→ Work instructions:
1 > Decide whether each statement agrees with the gun-law comment. For each, answer yes or no and quote the deciding words. (a) The comment says the US and Canada show similar trends despite dissimilar gun laws. (b) The comment treats death by gun as the only factor in society worth considering. (c) The comment suggests looking at the UK.
2 > Pick up the gun-law comment after its last sentence and keep going.
____ Quoted passage
Similar trends. Dissimilar gun laws. If laws = homicide rate results, you would guess that both the US and Canada tightened gun laws in the '40's, and relaxed them in the 60's. Together. Simultaneously.
You would think that the two countries were similar, could be compared. Maybe let's have a look at the UK...
If you are so closed minded that the only factor in society you can see is death by gun, you will be fighting a loosing battle. There are more factors attached, more you have to deal with. You would be equivalent to a certain mayor outlawing big gulps to deal with juvenile diabetes. Sure, they do have a direct correlation, but they aren't the only factor. Sure, your argument is, well, what do you propose we do then? Ban all food but what you grow and prepare yourself? And that argument is, well, that of a simpleton.
________
____ Data lines
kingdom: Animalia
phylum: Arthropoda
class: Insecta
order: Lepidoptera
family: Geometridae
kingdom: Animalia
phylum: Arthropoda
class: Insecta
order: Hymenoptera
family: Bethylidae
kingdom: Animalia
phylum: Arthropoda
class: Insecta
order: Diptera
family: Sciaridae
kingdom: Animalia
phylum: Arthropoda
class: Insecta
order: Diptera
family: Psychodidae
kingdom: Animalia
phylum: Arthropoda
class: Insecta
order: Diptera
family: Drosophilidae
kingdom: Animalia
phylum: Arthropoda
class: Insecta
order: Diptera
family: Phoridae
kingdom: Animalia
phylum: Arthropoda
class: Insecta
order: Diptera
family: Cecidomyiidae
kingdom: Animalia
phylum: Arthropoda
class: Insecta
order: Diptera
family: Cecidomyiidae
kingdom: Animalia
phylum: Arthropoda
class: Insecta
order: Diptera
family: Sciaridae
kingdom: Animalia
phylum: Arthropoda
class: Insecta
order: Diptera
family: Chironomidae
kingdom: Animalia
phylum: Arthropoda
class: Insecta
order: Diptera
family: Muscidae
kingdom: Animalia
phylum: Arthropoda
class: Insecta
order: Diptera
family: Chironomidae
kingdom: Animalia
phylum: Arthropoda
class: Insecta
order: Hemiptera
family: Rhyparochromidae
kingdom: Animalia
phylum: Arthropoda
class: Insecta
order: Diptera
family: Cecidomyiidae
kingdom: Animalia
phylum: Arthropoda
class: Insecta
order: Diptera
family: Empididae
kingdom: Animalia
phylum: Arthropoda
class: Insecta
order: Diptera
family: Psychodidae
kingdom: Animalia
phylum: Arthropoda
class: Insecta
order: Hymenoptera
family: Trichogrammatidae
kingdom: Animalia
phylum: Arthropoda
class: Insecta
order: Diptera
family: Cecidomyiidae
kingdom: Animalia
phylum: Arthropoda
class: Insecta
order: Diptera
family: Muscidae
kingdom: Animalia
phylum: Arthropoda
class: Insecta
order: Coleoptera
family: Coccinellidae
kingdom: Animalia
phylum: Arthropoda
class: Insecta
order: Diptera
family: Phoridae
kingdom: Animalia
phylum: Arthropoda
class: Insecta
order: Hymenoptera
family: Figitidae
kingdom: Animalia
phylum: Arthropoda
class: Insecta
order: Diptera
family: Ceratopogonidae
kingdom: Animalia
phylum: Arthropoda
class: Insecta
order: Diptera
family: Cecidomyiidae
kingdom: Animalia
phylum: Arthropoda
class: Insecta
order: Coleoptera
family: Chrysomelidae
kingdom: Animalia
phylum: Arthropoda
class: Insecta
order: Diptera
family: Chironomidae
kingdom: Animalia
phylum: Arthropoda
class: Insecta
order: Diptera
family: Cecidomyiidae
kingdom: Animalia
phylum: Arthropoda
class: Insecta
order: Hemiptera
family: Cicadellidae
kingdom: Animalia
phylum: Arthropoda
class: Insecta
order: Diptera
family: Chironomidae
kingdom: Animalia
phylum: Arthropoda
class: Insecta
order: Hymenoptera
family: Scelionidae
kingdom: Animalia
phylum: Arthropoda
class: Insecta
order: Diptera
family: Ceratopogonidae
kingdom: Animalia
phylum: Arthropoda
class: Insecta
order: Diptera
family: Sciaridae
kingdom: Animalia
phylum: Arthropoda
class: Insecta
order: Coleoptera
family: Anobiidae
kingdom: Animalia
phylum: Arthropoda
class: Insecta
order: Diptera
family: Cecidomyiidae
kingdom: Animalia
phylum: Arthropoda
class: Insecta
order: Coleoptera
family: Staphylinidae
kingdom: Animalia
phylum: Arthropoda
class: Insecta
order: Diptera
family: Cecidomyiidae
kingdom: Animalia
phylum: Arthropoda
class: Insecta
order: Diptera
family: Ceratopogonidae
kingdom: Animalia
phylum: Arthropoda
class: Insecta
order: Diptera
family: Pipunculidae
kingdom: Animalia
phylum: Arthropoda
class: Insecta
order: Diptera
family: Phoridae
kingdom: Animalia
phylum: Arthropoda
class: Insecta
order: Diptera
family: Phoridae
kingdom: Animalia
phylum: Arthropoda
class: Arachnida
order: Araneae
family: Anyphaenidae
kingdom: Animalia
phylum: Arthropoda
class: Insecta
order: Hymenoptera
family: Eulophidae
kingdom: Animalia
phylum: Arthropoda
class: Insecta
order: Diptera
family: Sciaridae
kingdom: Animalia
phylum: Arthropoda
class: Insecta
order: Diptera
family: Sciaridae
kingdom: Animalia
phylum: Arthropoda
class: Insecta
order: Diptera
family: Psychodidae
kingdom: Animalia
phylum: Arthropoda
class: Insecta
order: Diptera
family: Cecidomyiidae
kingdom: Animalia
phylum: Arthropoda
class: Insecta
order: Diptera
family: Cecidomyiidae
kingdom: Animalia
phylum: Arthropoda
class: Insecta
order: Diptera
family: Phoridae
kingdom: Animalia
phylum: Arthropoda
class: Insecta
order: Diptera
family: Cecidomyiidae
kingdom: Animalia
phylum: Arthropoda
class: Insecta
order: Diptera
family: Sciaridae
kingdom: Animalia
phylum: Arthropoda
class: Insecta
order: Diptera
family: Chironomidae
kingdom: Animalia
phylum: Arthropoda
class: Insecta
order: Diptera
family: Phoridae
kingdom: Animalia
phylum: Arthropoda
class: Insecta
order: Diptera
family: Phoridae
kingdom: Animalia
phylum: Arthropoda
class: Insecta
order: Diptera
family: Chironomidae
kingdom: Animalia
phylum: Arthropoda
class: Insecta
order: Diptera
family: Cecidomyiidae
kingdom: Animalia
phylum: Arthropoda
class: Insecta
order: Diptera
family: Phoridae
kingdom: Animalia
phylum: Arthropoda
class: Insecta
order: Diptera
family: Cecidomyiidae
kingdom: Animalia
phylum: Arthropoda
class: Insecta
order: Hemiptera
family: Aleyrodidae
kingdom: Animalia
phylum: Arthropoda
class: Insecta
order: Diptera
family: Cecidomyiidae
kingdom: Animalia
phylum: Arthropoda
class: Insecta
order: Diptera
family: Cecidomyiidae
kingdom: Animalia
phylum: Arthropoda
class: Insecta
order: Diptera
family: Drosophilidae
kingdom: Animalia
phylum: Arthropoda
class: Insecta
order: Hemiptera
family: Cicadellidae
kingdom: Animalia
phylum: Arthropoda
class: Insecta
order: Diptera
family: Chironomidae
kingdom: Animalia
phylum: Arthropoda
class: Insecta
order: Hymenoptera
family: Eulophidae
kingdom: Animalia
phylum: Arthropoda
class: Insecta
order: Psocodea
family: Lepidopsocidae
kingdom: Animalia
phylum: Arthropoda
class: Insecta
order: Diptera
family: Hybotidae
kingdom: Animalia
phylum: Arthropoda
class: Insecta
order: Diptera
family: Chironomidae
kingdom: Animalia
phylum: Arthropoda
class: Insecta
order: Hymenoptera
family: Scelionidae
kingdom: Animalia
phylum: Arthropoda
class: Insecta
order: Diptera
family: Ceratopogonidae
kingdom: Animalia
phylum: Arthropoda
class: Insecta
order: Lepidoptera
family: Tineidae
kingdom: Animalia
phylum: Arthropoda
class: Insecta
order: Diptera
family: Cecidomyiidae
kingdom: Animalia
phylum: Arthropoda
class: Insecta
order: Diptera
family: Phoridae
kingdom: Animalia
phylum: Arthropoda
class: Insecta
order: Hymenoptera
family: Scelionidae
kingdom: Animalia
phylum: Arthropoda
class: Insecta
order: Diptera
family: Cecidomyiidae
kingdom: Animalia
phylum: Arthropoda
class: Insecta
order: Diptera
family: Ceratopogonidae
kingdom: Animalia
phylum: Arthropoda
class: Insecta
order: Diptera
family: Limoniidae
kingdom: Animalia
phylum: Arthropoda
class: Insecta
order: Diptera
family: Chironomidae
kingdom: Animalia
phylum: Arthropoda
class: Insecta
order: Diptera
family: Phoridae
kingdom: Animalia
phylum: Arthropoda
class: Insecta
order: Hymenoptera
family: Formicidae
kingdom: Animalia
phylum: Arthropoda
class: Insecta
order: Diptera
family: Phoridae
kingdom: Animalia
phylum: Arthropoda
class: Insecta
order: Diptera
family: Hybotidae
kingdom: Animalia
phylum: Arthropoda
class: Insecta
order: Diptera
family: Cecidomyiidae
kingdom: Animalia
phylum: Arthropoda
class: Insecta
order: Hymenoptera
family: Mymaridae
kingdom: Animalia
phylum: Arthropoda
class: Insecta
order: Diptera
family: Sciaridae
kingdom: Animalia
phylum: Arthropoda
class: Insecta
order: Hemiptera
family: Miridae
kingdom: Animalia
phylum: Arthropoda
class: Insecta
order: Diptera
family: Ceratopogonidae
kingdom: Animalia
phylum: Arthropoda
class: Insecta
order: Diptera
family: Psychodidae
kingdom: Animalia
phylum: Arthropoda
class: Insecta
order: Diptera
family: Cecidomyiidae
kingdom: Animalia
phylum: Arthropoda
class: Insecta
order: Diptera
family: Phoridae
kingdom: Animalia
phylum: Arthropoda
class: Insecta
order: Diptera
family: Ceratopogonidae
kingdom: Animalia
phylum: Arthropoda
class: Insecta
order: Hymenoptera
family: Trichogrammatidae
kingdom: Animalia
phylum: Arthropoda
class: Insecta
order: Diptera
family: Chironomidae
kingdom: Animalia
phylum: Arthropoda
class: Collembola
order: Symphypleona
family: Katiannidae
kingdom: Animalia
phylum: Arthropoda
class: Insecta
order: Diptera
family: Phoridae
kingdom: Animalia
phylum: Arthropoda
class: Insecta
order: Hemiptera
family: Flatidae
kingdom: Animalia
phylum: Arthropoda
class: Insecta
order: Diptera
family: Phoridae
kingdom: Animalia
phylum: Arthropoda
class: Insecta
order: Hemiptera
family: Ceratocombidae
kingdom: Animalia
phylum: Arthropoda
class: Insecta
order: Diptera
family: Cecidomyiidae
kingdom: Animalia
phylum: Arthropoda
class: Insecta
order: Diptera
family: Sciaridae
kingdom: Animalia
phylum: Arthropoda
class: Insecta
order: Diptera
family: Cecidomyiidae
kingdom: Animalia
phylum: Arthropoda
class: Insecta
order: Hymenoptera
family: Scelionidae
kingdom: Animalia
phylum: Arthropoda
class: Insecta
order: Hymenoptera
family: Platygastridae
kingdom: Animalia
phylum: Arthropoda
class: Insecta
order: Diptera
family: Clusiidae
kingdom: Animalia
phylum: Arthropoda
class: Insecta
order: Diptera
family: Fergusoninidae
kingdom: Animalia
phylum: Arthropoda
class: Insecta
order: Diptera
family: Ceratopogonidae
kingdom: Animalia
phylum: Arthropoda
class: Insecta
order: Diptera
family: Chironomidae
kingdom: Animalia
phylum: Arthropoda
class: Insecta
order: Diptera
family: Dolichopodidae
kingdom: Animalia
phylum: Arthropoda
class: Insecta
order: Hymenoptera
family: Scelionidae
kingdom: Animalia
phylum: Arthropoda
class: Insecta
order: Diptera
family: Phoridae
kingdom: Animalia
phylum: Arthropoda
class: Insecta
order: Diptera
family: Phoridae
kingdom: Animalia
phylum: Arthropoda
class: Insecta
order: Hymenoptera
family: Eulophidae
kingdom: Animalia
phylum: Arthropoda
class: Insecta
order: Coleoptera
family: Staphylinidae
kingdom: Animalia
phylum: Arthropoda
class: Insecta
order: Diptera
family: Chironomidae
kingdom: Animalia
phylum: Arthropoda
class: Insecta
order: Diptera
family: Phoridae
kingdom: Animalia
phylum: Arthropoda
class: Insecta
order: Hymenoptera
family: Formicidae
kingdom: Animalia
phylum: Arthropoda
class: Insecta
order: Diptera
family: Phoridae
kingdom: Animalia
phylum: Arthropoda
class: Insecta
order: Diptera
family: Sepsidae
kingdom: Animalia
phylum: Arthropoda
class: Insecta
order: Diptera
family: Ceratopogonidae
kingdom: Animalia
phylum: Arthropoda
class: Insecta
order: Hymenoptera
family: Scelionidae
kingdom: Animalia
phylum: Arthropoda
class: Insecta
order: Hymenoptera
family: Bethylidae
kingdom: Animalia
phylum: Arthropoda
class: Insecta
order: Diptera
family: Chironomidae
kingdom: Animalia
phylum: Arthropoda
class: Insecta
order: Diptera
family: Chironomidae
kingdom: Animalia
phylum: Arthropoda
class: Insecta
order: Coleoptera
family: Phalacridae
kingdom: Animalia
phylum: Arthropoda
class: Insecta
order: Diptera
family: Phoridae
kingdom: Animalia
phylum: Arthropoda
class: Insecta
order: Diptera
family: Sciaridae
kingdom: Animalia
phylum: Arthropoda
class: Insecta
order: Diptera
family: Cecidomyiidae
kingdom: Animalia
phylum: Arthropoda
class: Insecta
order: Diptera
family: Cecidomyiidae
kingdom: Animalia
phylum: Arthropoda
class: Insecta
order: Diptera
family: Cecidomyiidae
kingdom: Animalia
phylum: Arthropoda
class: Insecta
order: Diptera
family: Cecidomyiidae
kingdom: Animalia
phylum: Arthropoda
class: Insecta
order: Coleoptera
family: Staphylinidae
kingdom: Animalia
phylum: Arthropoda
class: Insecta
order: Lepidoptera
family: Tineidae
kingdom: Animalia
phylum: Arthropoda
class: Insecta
________
→ The answers:
1 >
(a) Yes: "Similar trends. Dissimilar gun laws."
(b) No: "There are more factors attached, more you have to deal with."
(c) Yes: "Maybe let's have a look at the UK..."

2 >
Comparing US and Canada for gun crime and ignoring the fact that the US has 700% more people per capita incarcerated than Canada, half as many police per capita than Canada, higher overall crime, violence, etc. means that you truly do think that since one law was passed in one place and now that place has a different number than you do, that passing that same law will have the same effect on society. No, you have to change society, double your police force, reduce your crime rates by 1/7th, do all these other things to get to where we were 70 years ago, then get rid of the hand guns, and wait 70 years to be where we are today. You think there is a quick and easy way to do it with shock and awe, apache helicopters, but you were also in favor of Iraq/Afghanistan for the same reason! Keep living in your dream world.
EDIT: While i'd love to force my wishes on others (jk), I've simply moved to a place where the laws and crime rates are most to my liking. Maybe I should buy a gun (or expect a soldier to act with a gun in my place) and force my will on others. That'll work!